Exercise description: Every word of the listing should be reproduced without alteration.

Data extract:
▬▬▬▬▬▬
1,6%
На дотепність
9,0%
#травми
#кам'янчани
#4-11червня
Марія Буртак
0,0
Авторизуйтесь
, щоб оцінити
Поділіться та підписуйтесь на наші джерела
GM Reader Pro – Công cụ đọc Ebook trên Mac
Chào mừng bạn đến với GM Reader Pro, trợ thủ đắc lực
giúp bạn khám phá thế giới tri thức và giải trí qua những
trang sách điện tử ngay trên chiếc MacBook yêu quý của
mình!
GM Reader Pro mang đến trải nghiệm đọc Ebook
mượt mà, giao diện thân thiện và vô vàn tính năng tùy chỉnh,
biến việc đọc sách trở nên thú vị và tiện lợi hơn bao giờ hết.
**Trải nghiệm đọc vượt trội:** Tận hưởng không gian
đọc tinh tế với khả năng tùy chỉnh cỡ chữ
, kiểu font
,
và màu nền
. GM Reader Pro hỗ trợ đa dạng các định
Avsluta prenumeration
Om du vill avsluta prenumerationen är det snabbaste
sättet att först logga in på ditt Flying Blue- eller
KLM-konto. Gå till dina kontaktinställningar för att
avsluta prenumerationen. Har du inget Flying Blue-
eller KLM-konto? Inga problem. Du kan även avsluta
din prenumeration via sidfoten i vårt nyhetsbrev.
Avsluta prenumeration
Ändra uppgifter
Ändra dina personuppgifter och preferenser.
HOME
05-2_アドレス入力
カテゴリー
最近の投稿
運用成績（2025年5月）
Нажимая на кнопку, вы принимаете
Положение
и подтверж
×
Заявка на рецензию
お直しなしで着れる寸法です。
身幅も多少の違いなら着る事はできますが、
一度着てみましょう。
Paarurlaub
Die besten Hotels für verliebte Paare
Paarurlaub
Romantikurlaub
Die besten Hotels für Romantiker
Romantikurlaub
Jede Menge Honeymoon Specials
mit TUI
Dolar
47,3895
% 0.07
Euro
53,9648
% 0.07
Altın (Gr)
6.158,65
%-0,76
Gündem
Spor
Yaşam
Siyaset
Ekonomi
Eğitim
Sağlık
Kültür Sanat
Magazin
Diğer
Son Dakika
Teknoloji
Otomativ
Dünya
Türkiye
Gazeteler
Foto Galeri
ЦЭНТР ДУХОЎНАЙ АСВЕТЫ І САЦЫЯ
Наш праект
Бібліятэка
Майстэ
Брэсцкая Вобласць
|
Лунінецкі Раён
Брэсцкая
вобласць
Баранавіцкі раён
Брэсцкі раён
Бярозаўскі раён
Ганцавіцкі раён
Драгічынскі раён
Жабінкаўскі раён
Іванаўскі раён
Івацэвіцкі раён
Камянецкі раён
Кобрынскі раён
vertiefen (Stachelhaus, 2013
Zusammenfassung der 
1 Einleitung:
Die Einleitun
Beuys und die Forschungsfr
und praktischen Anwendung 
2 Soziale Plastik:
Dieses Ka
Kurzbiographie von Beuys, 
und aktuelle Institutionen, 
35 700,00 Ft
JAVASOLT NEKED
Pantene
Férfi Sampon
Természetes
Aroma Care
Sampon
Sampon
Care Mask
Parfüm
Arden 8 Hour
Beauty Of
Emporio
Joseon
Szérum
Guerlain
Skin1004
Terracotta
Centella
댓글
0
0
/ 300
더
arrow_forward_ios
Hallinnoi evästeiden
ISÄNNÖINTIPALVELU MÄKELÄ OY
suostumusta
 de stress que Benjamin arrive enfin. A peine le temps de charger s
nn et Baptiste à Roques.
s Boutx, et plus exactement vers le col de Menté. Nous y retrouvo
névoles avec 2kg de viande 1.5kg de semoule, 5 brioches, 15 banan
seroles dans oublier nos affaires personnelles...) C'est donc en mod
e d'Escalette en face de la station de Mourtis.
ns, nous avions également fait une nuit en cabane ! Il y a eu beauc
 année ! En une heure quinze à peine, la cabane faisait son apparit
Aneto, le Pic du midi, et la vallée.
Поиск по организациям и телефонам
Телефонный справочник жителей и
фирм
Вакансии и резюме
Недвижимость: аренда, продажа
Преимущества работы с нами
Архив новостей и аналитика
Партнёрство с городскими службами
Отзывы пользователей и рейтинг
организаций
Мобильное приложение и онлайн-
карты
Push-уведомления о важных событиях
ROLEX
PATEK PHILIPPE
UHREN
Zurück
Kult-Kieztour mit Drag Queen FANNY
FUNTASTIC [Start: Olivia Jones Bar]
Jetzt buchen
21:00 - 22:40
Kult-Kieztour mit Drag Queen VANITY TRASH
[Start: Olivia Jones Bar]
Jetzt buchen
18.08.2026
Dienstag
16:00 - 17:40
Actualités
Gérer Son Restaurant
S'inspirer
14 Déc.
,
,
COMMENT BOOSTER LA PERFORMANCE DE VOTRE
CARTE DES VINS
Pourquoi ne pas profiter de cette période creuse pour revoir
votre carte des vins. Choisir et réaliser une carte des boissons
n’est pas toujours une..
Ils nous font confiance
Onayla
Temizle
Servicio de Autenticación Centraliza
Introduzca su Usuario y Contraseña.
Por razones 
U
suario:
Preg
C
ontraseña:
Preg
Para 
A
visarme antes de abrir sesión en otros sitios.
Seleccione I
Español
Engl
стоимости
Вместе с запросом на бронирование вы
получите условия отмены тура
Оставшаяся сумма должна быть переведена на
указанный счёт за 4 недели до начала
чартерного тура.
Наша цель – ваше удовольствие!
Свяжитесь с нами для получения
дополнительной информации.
▬▬▬▬▬▬
Expected answer:
1,6%
На дотепність
9,0%
#травми
#кам'янчани
#4-11червня
Марія Буртак
0,0
Авторизуйтесь
, щоб оцінити
Поділіться та підписуйтесь на наші джерела
GM Reader Pro – Công cụ đọc Ebook trên Mac
Chào mừng bạn đến với GM Reader Pro, trợ thủ đắc lực
giúp bạn khám phá thế giới tri thức và giải trí qua những
trang sách điện tử ngay trên chiếc MacBook yêu quý của
mình!
GM Reader Pro mang đến trải nghiệm đọc Ebook
mượt mà, giao diện thân thiện và vô vàn tính năng tùy chỉnh,
biến việc đọc sách trở nên thú vị và tiện lợi hơn bao giờ hết.
**Trải nghiệm đọc vượt trội:** Tận hưởng không gian
đọc tinh tế với khả năng tùy chỉnh cỡ chữ
, kiểu font
,
và màu nền
. GM Reader Pro hỗ trợ đa dạng các định
Avsluta prenumeration
Om du vill avsluta prenumerationen är det snabbaste
sättet att först logga in på ditt Flying Blue- eller
KLM-konto. Gå till dina kontaktinställningar för att
avsluta prenumerationen. Har du inget Flying Blue-
eller KLM-konto? Inga problem. Du kan även avsluta
din prenumeration via sidfoten i vårt nyhetsbrev.
Avsluta prenumeration
Ändra uppgifter
Ändra dina personuppgifter och preferenser.
HOME
05-2_アドレス入力
カテゴリー
最近の投稿
運用成績（2025年5月）
Нажимая на кнопку, вы принимаете
Положение
и подтверж
×
Заявка на рецензию
お直しなしで着れる寸法です。
身幅も多少の違いなら着る事はできますが、
一度着てみましょう。
Paarurlaub
Die besten Hotels für verliebte Paare
Paarurlaub
Romantikurlaub
Die besten Hotels für Romantiker
Romantikurlaub
Jede Menge Honeymoon Specials
mit TUI
Dolar
47,3895
% 0.07
Euro
53,9648
% 0.07
Altın (Gr)
6.158,65
%-0,76
Gündem
Spor
Yaşam
Siyaset
Ekonomi
Eğitim
Sağlık
Kültür Sanat
Magazin
Diğer
Son Dakika
Teknoloji
Otomativ
Dünya
Türkiye
Gazeteler
Foto Galeri
ЦЭНТР ДУХОЎНАЙ АСВЕТЫ І САЦЫЯ
Наш праект
Бібліятэка
Майстэ
Брэсцкая Вобласць
|
Лунінецкі Раён
Брэсцкая
вобласць
Баранавіцкі раён
Брэсцкі раён
Бярозаўскі раён
Ганцавіцкі раён
Драгічынскі раён
Жабінкаўскі раён
Іванаўскі раён
Івацэвіцкі раён
Камянецкі раён
Кобрынскі раён
vertiefen (Stachelhaus, 2013
Zusammenfassung der 
1 Einleitung:
Die Einleitun
Beuys und die Forschungsfr
und praktischen Anwendung 
2 Soziale Plastik:
Dieses Ka
Kurzbiographie von Beuys, 
und aktuelle Institutionen, 
35 700,00 Ft
JAVASOLT NEKED
Pantene
Férfi Sampon
Természetes
Aroma Care
Sampon
Sampon
Care Mask
Parfüm
Arden 8 Hour
Beauty Of
Emporio
Joseon
Szérum
Guerlain
Skin1004
Terracotta
Centella
댓글
0
0
/ 300
더
arrow_forward_ios
Hallinnoi evästeiden
ISÄNNÖINTIPALVELU MÄKELÄ OY
suostumusta
 de stress que Benjamin arrive enfin. A peine le temps de charger s
nn et Baptiste à Roques.
s Boutx, et plus exactement vers le col de Menté. Nous y retrouvo
névoles avec 2kg de viande 1.5kg de semoule, 5 brioches, 15 banan
seroles dans oublier nos affaires personnelles...) C'est donc en mod
e d'Escalette en face de la station de Mourtis.
ns, nous avions également fait une nuit en cabane ! Il y a eu beauc
 année ! En une heure quinze à peine, la cabane faisait son apparit
Aneto, le Pic du midi, et la vallée.
Поиск по организациям и телефонам
Телефонный справочник жителей и
фирм
Вакансии и резюме
Недвижимость: аренда, продажа
Преимущества работы с нами
Архив новостей и аналитика
Партнёрство с городскими службами
Отзывы пользователей и рейтинг
организаций
Мобильное приложение и онлайн-
карты
Push-уведомления о важных событиях
ROLEX
PATEK PHILIPPE
UHREN
Zurück
Kult-Kieztour mit Drag Queen FANNY
FUNTASTIC [Start: Olivia Jones Bar]
Jetzt buchen
21:00 - 22:40
Kult-Kieztour mit Drag Queen VANITY TRASH
[Start: Olivia Jones Bar]
Jetzt buchen
18.08.2026
Dienstag
16:00 - 17:40
Actualités
Gérer Son Restaurant
S'inspirer
14 Déc.
,
,
COMMENT BOOSTER LA PERFORMANCE DE VOTRE
CARTE DES VINS
Pourquoi ne pas profiter de cette période creuse pour revoir
votre carte des vins. Choisir et réaliser une carte des boissons
n’est pas toujours une..
Ils nous font confiance
Onayla
Temizle
Servicio de Autenticación Centraliza
Introduzca su Usuario y Contraseña.
Por razones 
U
suario:
Preg
C
ontraseña:
Preg
Para 
A
visarme antes de abrir sesión en otros sitios.
Seleccione I
Español
Engl
стоимости
Вместе с запросом на бронирование вы
получите условия отмены тура
Оставшаяся сумма должна быть переведена на
указанный счёт за 4 недели до начала
чартерного тура.
Наша цель – ваше удовольствие!
Свяжитесь с нами для получения
дополнительной информации.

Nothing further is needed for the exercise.